A opção por uma montagem de mais fácil retorno financeiro não é, evidentemente, nada condenável. Sobretudo se pensamos que o sucesso de A Arca de Noé pode gerar muitos outros espetáculos. O que incomoda um pouco a quem assiste ao espetáculo recém-estreado no Teatro dos 4 é que a certeza da fácil comunicação do texto de Vinícius com o publico parece paralisar tanto os atores quanto a diretora Alice Viveiros de Castro. Sem muita inventiva, movem-se quase sempre de maneira idêntica, homens para um lado, mulheres para o outro, e recitam como se fossem um simples coral ou um grupo de declamadores de poesia.

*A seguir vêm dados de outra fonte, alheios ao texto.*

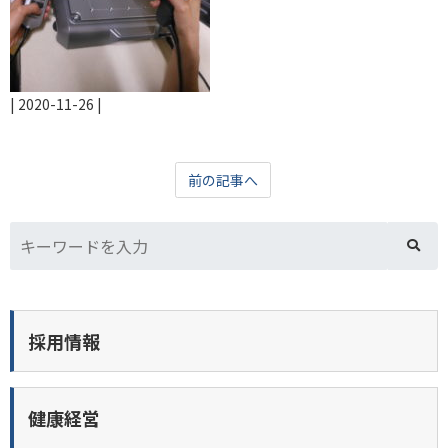
|
2020-11-26
|
前の記事へ
採用情報
健康経営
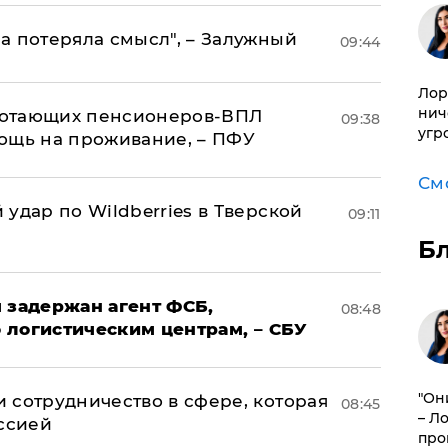
а потеряла смысл", – Залужный
09:44
Лор
нич
аботающих пенсионеров-ВПЛ
09:38
угр
ощь на проживание, – ПФУ
См
удар по Wildberries в Тверской
09:11
Б
 задержан агент ФСБ,
08:48
 логистическим центрам, – СБУ
"Он
 сотрудничество в сфере, которая
08:45
– Л
оссией
про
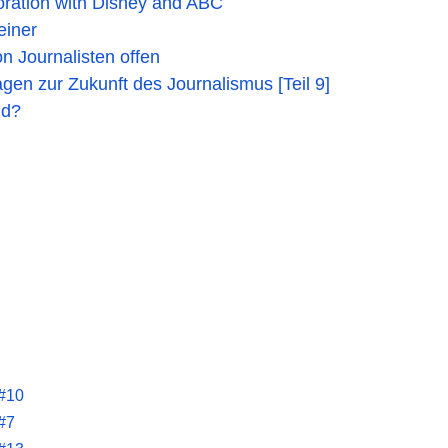
boration with Disney and ABC
einer
n Journalisten offen
agen zur Zukunft des Journalismus [Teil 9]
nd?
 #10
#7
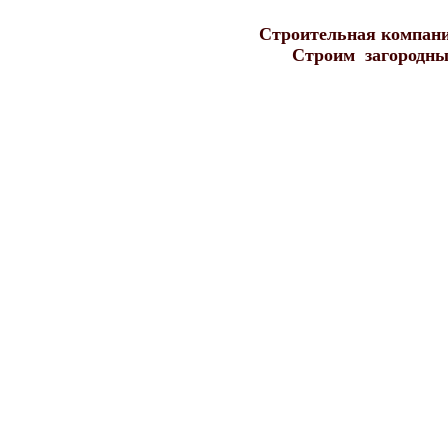
Строительная компания
Строим загородные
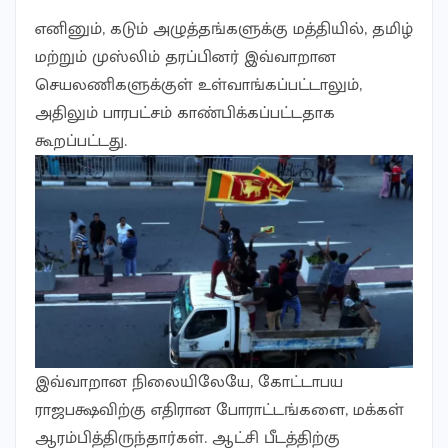
எனினும், கடும் அழுத்தங்களுக்கு மத்தியில், தமிழ்
மற்றும் முஸ்லிம் தரப்பினர் இவ்வாறான
செயலணிகளுக்குள் உள்வாங்கப்பட்டாலும்,
அதிலும் பாரபட்சம் காண்பிக்கப்பட்டதாக
கூறப்பட்டது.
இவ்வாறான நிலையிலேயே, கோட்டாபய
ராஜபக்ஷவிற்கு எதிரான போராட்டங்களை, மக்கள்
ஆரம்பித்திருந்தார்கள். ஆட்சி பீடத்திற்கு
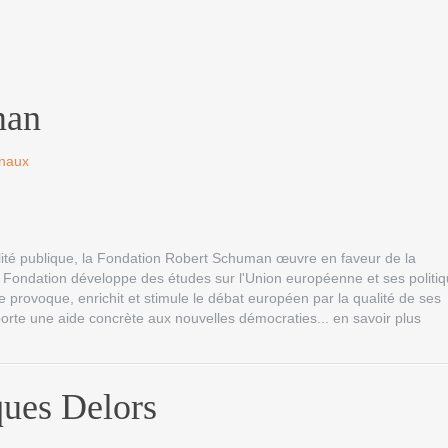
man
onaux
ilité publique, la Fondation Robert Schuman œuvre en faveur de la
 Fondation développe des études sur l'Union européenne et ses politiq
e provoque, enrichit et stimule le débat européen par la qualité de ses
orte une aide concrète aux nouvelles démocraties... en savoir plus
ques Delors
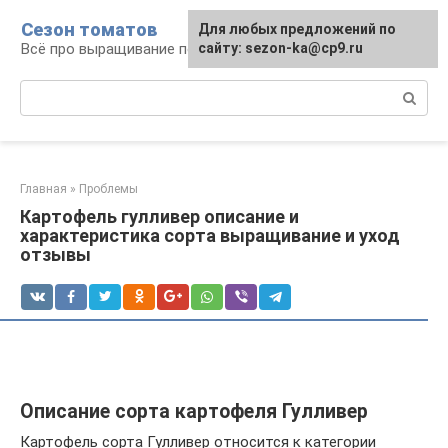
Перейти
Сезон томатов
Для любых предложений по
к
Всё про выращивание помидоров
сайту: sezon-ka@cp9.ru
контенту
Поиск:
Главная
»
Проблемы
Картофель гулливер описание и
характеристика сорта выращивание и уход
отзывы
Описание сорта картофеля Гулливер
Картофель сорта Гулливер относится к категории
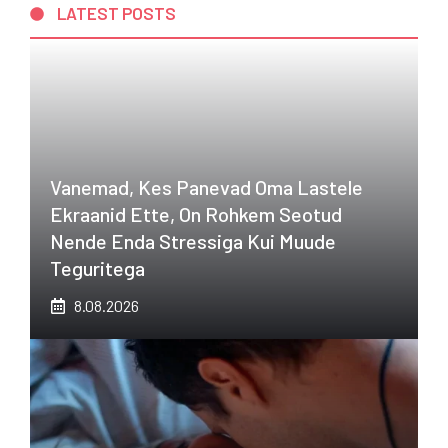
LATEST POSTS
Vanemad, Kes Panevad Oma Lastele
Ekraanid Ette, On Rohkem Seotud
Nende Enda Stressiga Kui Muude
Teguritega
8.08.2026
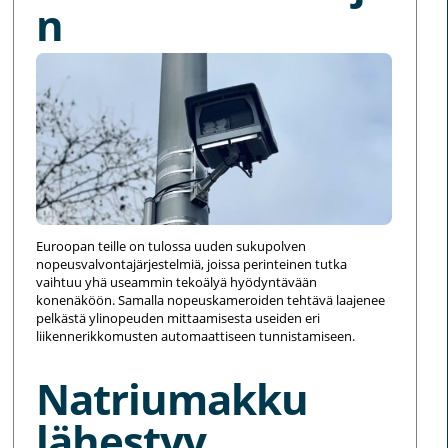
n
Euroopan teille on tulossa uuden sukupolven
nopeusvalvontajärjestelmiä, joissa perinteinen tutka
vaihtuu yhä useammin tekoälyä hyödyntävään
konenäköön. Samalla nopeuskameroiden tehtävä laajenee
pelkästä ylinopeuden mittaamisesta useiden eri
liikennerikkomusten automaattiseen tunnistamiseen.
Natriumakku
lähestyy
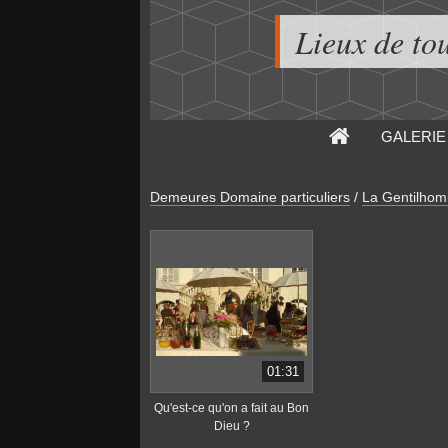
Lieux de to
GALERIE
Demeures Domaine particuliers
/
La Gentilhom
01:31
Qu'est-ce qu'on a fait au Bon
Dieu ?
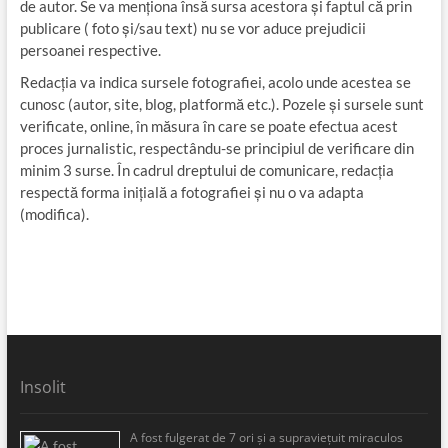
de autor. Se va menționa însă sursa acestora și faptul că prin
publicare ( foto și/sau text) nu se vor aduce prejudicii
persoanei respective.
Redacția va indica sursele fotografiei, acolo unde acestea se
cunosc (autor, site, blog, platformă etc.). Pozele și sursele sunt
verificate, online, în măsura în care se poate efectua acest
proces jurnalistic, respectându-se principiul de verificare din
minim 3 surse. În cadrul dreptului de comunicare, redacția
respectă forma inițială a fotografiei și nu o va adapta
(modifica).
Insolit
A fost fulgerat de 7 ori şi a supravieţuit miraculos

E, como os poemas, excessivamente onomatopaicos e de ritmo bem marcado, dialogam sem problemas com o público, o desenho estreito do espetáculo não parece causar maiores problemas.

A atenção se mantém e a plateia francamente simpatiza com essa Arca de Noé teatral. Os atores e a direção, espertos, percebem a quem devem tanta empatia e finalizam o espetáculo com um estandarte piegas em homenagem a Vinícius de Moraes. E se a intenção é obter aplausos fáceis, conseguem. Pena que, antes mesmo de iniciar a representação, eles já tivessem sido conquistados. Via livro, disco e TV. O teatro funcionando exatamente como aquele que pega carona no sucesso alheio.

Não que falte talento a Alice Viveiros de Castro, uma boa atriz iniciando a carreira de diretora, ou ao elenco, onde De Bonis, Marcelo Escorel e Lygia Diniz tem alguns bons momentos. Faltou foi inventiva a Sérgio Oliveira nos adereços, mais uma vez limitados a longos chapéus, como vem fazendo desde A Fada Que Tinha Ideias, e à coreografia de Renato Castelo, que poderia dar muito mais vida ao espetáculo e tirar-lhe o tom de recital. E, coisa previsível numa diretora estreante, Alice Viveiros de Castro se limitou a “limpar” o espetáculo, sem maiores ousadias nas marcações ou na interpretação dos poemas mais que conhecidos de Vinícius. O que torna A Arca de Noé uma montagem correta e nada mais.